Globe, Migrants, Multiculture, Profiles, United Kingdom

A lucky immigrant, but far from home

Finding opportunities that her home country could not give her, despite her qualifications, has been a success savoured by this Spaniard. Although, she has not forgotten her dream of returning home to establish herself in Spain some day.


   Noelia Ceballos


Two years ago Andrea arrived in London, a city that she had been in love with since she was a young girl. Like many Spaniards she had to leave Spain to find a life somewhere else. She forms part of a lucky group who have found work in industry related to their qualifications.

Living in the English capital is a dream come true for Andrea. She made the journey with her partner, and she hasn’t regretted this step for a single moment. She was sure: “I had to leave Spain to move forward in my career.” After achieving her goal, she arrived to become Director of Events and Marketing at the Crowne Plaza. Working in the tourism industry, and time at City University London, helped her into the position she has now. This woman from Barcelona has shown her appreciation for this city: “If there is opportunity somewhere… it is in London.”

The enthusiasm that Andrea expresses also hides a little of her disappointment in the reasons that led her to immigrate.

She acknowledges that she felt “pushed” to leave Spain “because of a lack of opportunities for young people.” She is one of the people criticising the  government’s handling of the crisis: “I feel that things are not being done well in Spain. I don’t feel that anything has been planned for the future”.

She shares her disillusion of “seeing how every day more young people, and now not so young people, are immigrating in search of opportunity, searching to show how prepared we are.”

There is anger in her words, particularly about politicians “they call us aventureros [adventurers]”, in an allusion to the expression that the Ministry of Employment uses to refer to these young people.

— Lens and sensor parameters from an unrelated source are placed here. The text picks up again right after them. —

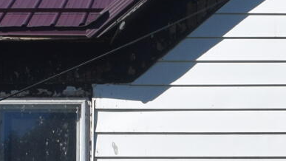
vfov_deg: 5.5
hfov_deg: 9.7
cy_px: 279
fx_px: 1661
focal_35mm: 219
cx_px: 324
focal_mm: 18
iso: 200
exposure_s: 1/500
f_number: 11
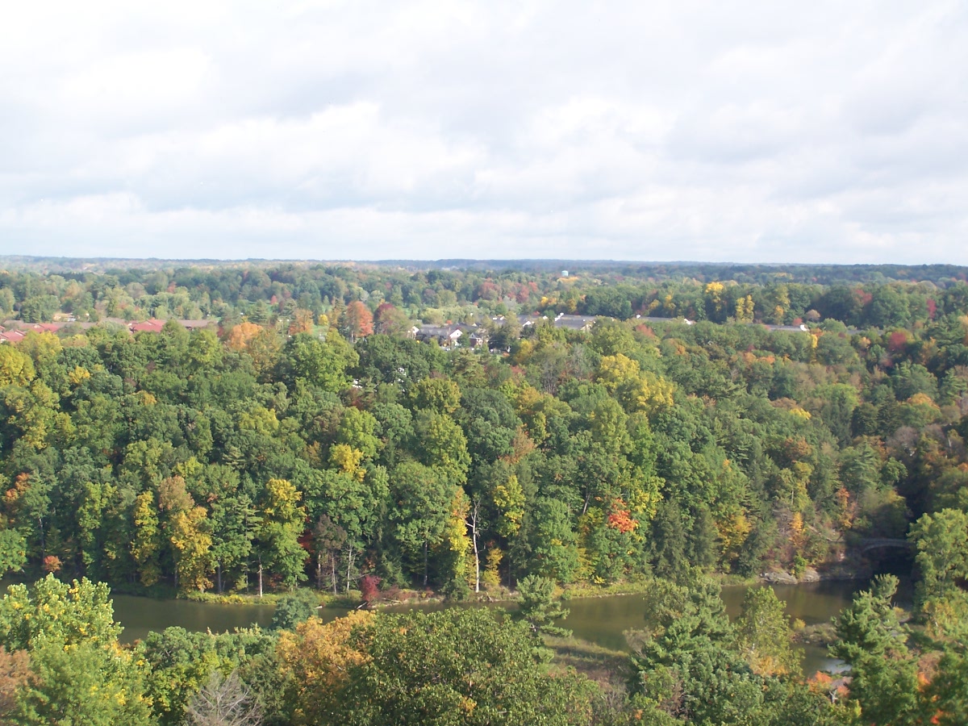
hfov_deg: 29.0
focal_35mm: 67
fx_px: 1874
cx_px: 484
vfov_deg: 21.9
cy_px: 363
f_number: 3.2
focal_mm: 11.1
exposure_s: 1/500
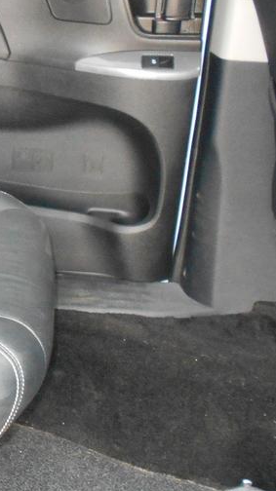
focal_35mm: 72
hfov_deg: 15.2
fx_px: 938
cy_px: 213
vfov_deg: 29.3
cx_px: -162
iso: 400
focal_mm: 4.6
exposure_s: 1/25
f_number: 3.2
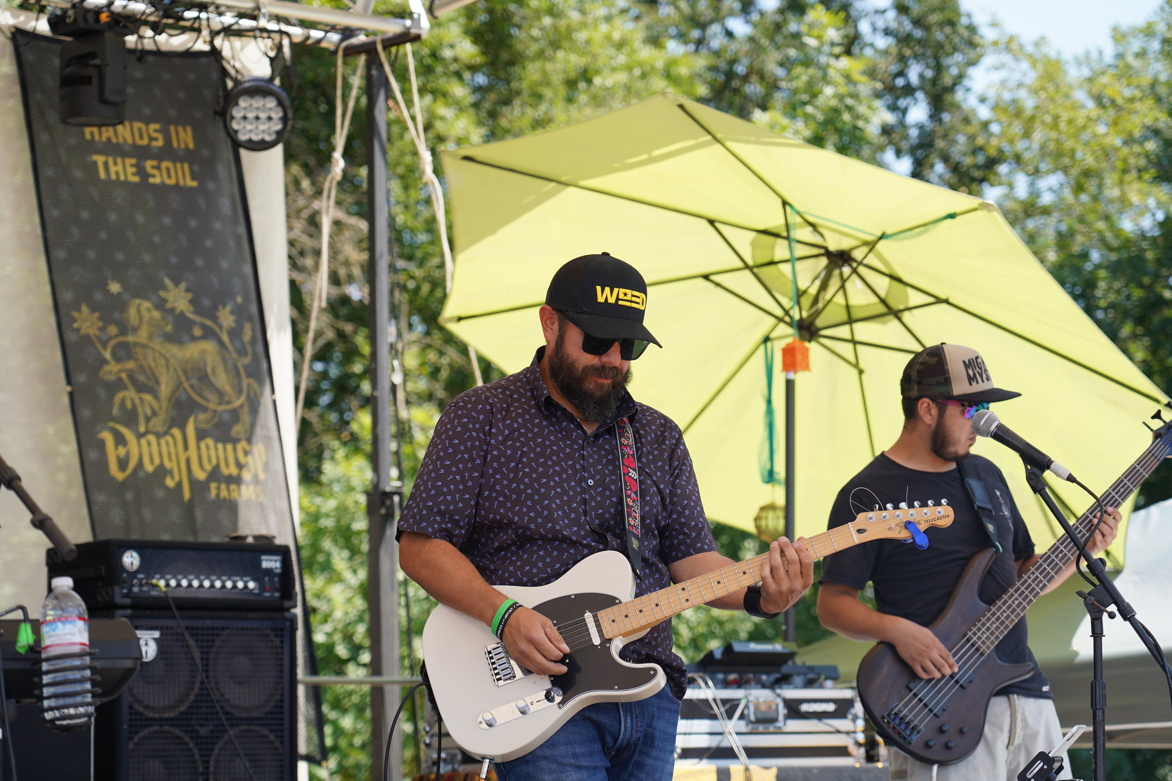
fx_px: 3418
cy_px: 390
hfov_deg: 19.5
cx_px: 586
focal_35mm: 105
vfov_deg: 13.0
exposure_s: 1/250
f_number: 5
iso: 100
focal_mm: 105
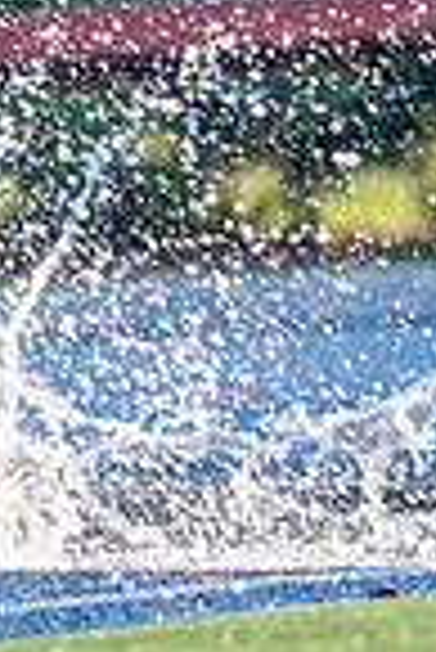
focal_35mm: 383
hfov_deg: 3.6
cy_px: -172
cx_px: -346
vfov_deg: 5.3
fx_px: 6941
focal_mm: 85
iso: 100
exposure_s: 1/500
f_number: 1.8
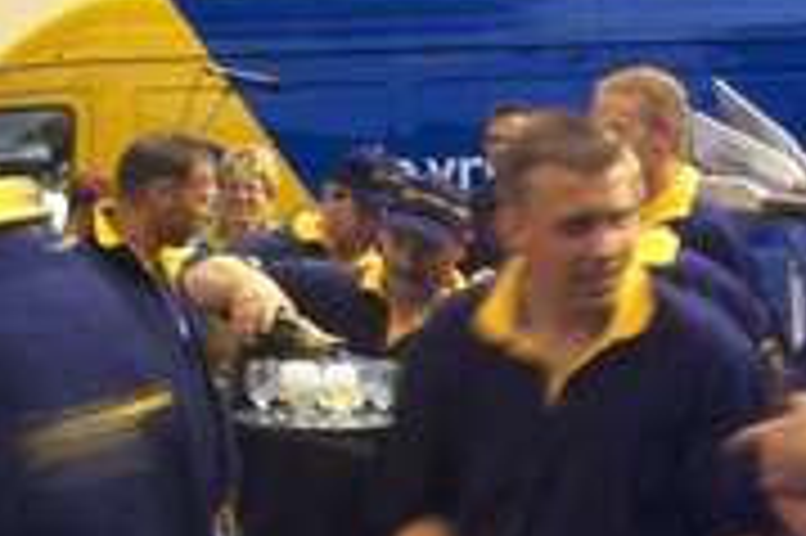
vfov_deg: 13.9
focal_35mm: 98
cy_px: 363
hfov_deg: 19.3
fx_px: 2192
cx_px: 1045
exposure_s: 1/10
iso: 100
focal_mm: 21
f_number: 3.5
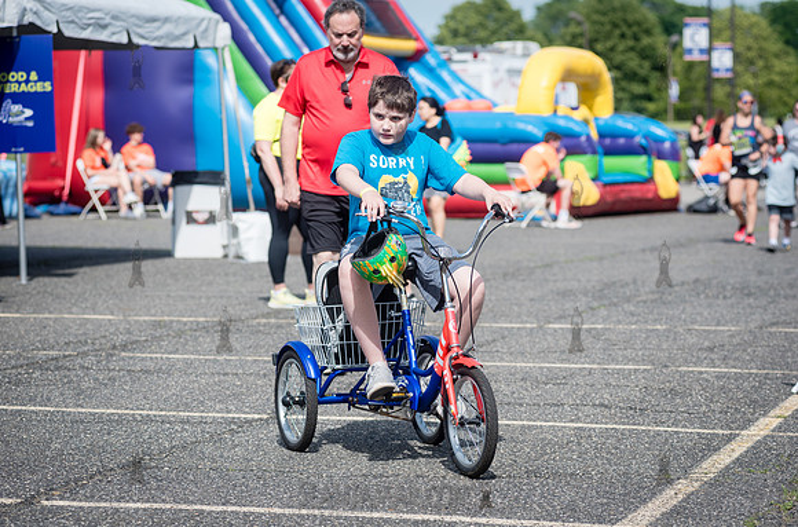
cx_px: 412
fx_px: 2751
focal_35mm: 124
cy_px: 276
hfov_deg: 16.5
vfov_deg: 10.9
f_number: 4.5
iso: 250
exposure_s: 1/1600
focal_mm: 120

While the economic situation continues in a difficult recession, Andrea admits that she will continue to go “where there are better personal and professional opportunities. But I want to think that my future will be in Spain, with my people and my family”. At the moment, life for the Spaniard continues peacefully in a city that fascinates her, and where she has found herself a place within British society. She recognises “I have been very lucky to work with English people.” She also dedicates part of her time playing in a basketball team in the National League.

Another of her hobbies is simply to enjoy walking and experiencing the surprises on the streets of London.

“I start walking at Regent Street and find myself getting lost in all the side streets, losing track of time while I think, I make plans for my future or simply disconnect with the world sitting in one of the  many cafés in Soho.”

Andrea recalls that it was not easy in the beginning. But she remembers it with a smile, “especially the first job interviews”.

Her stay in London has changed her way of life. “It has opened my mind a thousand times. I have left behind my many quirks and prejudices and have learned to appreciate what I have much more and to live for every minute.”